Valerio Panizio – “Smash Em All / Squeal In” (Original Mixes) EP [Techburst Records]

Inspired by Richie Hawtin‘s set at the Amore Festival in Rome,  Valerio Panizio is back with some new dark techno. Hailing from Frosinone in central Italy, Panizio debuted on Criminal Zone Records (where he is currently A&R and label manager), as well as releases on Dopamine Records, Tekx Records, and, most recently, 2016’s single, “Press“, on Dolma Recordings.
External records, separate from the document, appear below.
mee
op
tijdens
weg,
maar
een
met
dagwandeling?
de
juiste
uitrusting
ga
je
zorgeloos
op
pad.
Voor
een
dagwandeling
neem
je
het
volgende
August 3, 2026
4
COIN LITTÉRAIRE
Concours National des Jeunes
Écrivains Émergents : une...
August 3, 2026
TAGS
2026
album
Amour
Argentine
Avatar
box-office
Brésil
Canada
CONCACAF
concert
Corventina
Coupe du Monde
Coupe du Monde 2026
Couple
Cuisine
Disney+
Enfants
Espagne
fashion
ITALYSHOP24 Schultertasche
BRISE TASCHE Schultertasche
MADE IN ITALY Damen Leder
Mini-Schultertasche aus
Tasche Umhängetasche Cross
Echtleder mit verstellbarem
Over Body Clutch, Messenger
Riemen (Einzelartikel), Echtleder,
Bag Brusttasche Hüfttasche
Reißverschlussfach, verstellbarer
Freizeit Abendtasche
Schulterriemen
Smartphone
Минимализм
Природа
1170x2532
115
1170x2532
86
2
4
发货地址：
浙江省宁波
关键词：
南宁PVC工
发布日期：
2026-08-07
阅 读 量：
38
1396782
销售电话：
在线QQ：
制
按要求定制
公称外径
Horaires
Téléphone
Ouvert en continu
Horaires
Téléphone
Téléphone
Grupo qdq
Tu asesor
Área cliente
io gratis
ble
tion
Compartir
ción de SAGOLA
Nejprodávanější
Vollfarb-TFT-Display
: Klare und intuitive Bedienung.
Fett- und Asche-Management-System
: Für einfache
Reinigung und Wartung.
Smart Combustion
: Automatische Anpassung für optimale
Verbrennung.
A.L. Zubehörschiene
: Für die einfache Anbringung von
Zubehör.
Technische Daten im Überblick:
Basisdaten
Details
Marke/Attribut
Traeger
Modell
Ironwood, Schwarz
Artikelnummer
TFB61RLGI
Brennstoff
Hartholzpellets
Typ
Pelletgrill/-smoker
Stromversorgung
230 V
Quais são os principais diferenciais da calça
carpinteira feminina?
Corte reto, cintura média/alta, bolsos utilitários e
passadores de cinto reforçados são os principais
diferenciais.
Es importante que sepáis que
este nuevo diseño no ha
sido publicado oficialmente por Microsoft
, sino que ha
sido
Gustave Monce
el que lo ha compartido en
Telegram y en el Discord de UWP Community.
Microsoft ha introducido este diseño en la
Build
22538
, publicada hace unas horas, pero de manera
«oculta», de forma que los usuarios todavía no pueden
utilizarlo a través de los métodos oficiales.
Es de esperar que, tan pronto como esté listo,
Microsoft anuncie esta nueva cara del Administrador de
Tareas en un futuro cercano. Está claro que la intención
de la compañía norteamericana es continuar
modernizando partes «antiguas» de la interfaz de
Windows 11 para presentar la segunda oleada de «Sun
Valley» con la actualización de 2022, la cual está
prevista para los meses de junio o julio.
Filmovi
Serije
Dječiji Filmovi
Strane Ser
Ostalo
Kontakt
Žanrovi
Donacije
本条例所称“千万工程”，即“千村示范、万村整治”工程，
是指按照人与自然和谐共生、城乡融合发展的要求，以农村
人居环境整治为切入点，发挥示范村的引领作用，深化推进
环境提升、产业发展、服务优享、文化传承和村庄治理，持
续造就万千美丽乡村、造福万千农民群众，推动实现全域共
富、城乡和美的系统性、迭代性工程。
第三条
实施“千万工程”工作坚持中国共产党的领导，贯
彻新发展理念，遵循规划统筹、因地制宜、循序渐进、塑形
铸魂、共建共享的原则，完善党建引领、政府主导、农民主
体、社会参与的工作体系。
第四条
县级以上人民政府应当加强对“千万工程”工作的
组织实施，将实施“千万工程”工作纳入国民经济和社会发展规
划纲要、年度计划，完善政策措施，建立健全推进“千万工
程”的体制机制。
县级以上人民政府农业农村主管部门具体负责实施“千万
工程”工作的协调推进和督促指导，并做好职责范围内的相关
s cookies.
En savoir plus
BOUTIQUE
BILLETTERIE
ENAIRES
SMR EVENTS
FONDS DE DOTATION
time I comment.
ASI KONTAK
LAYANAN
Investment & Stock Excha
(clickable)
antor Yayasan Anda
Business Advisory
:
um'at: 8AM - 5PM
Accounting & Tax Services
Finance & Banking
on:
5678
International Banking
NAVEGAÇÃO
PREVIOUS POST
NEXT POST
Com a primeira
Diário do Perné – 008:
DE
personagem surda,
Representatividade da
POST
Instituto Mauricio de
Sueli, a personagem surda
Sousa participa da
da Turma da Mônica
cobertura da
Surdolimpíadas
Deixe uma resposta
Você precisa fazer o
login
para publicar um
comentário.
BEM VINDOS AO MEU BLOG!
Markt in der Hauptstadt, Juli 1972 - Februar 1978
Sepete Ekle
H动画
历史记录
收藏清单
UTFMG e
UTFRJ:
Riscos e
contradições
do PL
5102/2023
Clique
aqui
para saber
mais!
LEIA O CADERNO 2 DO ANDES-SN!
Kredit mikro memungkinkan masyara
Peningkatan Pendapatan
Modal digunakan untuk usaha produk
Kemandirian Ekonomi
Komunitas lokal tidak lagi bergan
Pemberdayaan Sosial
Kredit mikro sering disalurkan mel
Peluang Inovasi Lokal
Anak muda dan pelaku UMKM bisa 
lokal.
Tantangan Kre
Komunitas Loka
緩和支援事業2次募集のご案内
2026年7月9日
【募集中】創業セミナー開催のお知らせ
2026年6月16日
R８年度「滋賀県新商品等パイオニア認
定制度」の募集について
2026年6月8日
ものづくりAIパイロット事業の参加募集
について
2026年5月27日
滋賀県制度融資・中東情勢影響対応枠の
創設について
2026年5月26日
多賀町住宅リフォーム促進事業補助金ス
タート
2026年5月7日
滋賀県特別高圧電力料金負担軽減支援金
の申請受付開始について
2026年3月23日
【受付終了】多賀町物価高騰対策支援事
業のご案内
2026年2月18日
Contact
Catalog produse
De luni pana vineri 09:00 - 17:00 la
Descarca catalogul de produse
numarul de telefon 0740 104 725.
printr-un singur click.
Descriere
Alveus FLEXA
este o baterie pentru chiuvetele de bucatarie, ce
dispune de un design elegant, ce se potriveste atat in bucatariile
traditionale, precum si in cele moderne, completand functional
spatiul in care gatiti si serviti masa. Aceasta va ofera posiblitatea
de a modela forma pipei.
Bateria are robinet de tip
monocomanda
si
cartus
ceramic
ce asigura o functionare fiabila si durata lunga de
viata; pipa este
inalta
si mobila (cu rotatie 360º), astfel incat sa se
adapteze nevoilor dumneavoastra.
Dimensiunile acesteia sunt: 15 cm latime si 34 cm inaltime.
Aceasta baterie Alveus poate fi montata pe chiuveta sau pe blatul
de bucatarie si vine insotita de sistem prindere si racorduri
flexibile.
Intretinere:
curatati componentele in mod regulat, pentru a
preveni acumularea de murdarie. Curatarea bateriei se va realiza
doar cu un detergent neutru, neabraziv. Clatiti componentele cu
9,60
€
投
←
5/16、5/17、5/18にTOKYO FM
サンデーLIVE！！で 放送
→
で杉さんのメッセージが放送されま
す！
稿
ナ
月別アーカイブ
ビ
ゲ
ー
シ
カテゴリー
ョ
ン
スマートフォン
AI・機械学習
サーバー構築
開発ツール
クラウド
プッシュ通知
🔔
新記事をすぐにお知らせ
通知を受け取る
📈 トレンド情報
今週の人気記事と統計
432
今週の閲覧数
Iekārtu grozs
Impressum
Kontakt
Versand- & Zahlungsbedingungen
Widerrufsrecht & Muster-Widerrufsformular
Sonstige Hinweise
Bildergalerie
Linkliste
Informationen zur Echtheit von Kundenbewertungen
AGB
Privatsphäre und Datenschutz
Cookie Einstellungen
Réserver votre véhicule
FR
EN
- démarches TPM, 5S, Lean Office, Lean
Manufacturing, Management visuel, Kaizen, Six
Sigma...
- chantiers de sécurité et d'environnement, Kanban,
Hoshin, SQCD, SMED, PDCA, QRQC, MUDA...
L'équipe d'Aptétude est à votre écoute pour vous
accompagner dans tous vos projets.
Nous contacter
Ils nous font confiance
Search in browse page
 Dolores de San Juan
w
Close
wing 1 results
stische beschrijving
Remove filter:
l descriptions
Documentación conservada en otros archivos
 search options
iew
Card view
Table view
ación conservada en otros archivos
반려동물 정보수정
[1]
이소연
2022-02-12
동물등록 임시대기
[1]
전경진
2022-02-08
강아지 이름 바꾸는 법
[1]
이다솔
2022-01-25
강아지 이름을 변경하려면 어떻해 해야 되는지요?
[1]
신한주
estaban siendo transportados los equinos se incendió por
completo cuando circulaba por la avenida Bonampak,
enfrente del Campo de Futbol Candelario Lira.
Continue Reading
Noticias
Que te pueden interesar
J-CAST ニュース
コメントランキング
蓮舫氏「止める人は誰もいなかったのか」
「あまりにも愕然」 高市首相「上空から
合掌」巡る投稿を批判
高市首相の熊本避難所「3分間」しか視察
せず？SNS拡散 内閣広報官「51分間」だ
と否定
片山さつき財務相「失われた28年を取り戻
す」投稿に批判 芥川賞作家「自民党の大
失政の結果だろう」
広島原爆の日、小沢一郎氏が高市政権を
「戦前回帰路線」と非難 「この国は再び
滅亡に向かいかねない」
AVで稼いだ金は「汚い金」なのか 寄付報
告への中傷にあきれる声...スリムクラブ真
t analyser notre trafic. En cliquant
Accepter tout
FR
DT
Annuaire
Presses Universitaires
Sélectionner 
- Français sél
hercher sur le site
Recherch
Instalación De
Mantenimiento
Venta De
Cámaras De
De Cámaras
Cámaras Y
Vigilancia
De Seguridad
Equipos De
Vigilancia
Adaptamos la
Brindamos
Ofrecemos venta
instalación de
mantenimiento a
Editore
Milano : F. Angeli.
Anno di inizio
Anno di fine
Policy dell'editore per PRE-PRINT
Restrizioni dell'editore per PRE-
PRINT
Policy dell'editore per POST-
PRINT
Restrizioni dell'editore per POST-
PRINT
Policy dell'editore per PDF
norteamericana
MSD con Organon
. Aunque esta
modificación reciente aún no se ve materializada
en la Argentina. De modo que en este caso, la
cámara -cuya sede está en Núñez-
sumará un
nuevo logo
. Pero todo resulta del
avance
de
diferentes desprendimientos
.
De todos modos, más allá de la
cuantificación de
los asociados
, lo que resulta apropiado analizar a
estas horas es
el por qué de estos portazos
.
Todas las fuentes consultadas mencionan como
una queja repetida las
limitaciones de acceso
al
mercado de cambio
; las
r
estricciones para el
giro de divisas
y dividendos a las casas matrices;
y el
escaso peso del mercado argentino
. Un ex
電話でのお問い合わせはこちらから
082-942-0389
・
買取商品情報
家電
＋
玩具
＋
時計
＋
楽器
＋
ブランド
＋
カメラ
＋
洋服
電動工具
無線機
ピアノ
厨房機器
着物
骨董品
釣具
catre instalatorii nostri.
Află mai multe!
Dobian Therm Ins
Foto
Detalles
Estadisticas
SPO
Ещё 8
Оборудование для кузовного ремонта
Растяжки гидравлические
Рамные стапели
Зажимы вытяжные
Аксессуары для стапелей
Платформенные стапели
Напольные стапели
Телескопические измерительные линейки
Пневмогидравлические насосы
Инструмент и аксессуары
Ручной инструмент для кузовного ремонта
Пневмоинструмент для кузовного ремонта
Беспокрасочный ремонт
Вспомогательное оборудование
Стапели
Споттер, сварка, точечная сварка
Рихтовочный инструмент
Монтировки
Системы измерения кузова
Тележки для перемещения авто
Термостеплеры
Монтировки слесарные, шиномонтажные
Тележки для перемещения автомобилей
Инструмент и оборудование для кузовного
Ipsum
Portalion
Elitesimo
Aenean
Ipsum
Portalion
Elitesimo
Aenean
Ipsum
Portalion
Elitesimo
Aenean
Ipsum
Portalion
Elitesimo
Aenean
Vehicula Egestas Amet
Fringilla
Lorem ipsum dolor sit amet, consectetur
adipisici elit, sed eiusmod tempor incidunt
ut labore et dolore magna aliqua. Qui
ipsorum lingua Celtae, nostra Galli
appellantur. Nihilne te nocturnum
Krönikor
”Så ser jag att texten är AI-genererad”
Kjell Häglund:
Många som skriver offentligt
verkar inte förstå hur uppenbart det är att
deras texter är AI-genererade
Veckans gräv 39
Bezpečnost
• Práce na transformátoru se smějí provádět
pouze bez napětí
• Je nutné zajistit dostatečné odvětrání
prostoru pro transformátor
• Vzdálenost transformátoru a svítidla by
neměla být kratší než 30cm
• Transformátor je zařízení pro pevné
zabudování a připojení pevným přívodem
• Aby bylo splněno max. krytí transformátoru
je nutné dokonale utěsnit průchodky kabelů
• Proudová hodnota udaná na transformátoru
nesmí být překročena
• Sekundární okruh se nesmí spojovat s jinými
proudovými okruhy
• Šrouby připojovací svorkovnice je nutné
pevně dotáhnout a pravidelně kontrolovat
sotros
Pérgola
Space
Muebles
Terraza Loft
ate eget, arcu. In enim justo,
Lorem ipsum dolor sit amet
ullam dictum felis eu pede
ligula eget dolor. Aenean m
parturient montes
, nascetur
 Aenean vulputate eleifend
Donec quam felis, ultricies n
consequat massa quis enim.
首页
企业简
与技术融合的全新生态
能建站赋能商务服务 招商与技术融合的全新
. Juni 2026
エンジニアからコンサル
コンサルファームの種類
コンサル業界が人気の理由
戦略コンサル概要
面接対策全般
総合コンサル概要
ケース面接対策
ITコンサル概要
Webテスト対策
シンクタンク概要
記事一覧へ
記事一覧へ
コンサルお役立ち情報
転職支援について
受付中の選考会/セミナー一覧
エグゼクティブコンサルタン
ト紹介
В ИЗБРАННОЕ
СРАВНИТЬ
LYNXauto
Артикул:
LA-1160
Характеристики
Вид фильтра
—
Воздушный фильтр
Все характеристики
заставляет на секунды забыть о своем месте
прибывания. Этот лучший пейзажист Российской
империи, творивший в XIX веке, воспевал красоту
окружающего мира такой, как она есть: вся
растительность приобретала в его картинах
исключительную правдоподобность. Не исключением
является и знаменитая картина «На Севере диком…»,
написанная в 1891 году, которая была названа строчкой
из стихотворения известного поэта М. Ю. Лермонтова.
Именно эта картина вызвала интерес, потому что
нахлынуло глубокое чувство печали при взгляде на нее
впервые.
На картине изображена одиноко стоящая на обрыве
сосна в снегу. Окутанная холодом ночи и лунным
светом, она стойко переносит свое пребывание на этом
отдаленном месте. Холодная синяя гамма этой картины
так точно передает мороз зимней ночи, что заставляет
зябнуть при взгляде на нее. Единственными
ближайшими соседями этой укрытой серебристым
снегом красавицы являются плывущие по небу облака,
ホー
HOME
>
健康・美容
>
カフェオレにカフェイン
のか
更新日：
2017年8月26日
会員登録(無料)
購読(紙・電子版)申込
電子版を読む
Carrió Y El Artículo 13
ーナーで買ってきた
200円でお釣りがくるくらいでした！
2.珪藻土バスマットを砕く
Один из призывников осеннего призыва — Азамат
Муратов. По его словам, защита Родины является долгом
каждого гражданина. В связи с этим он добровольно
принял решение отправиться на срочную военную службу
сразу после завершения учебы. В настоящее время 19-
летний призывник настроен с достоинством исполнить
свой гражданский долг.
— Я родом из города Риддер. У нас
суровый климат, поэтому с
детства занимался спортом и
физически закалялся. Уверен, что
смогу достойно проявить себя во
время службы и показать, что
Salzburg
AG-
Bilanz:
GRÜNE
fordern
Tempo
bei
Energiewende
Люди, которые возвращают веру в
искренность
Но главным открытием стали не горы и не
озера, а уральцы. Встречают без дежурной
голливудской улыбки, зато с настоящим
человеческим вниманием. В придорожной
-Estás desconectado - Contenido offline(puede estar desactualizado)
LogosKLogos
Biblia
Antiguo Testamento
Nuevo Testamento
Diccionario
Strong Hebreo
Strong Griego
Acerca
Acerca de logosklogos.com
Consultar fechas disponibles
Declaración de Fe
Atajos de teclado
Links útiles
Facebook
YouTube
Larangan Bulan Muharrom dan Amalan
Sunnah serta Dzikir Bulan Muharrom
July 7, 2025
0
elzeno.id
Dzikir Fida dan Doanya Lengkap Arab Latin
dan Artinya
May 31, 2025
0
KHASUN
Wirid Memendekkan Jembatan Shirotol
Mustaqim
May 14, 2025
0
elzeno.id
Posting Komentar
His debut on Techburst, Mark Sherry’s “dark and twisted techno” label, is an intriguing and diverse mix of sophisticated and classic pounding techno. Here’s the breakdown:

“Smash Em All”

Panizio’s 2-track debut EP on the Black Hole Recordings’ offshoot imprint kicks off with a decidedly different techno attack: booming kicks, ambient loops, and propulsive but low-key percussion and hats that give the track an almost detached alien-like feel. There is plenty of room for mind space as well as floor movement in this track. The build features warped spoken sampling, almost recognizable but not quite. The resulting drop isn’t so much a drop as it is an extension of the opening groove. Not spectacular, but incredibly solid.

The second build is much more effective, dropping into the opening spacey tech but with more urgency and high/low accents.The track is hypnotic tech, despite its nearly hardcore title. The track’s end is quite sudden, leaving one to wonder what could have been added or highlighted in the outro groove. Still a solid, if not mind blowing groove.

“Squeal In”

The second half of Panizio’s EP starts in the best heavy techno fashion: pounding, driven and spare. The track differs greatly from the opposite side, in that it jettisons ambient head space for a direct, driving attack. The build, starting around 2:20, is very well-executed and moves the body of the track into a slightly spacier direction, culminating in a proper but minimal drop that is far better than the other track. This is because of its simplicity of movement and its complexity of atmosphere and synth loops, like a wonderfully trippy tech track that could have been released in the 90’s heyday. Panizio’s use of subtraction during his builds, while not unique, are refreshing in these days of “kitchen-sink-building-into-nothing drops.”

There are no pretensions with this track: just hard, moderately fast, straight-from-the-hip techno that should establish Panizio among the ranks of the better-than average artists on Techburst. This is in addition to one of Black Hole’s voluminous heavyweights, as evidenced by Sander van Doorn dropping the track in one of his Identity broadcasts (#395).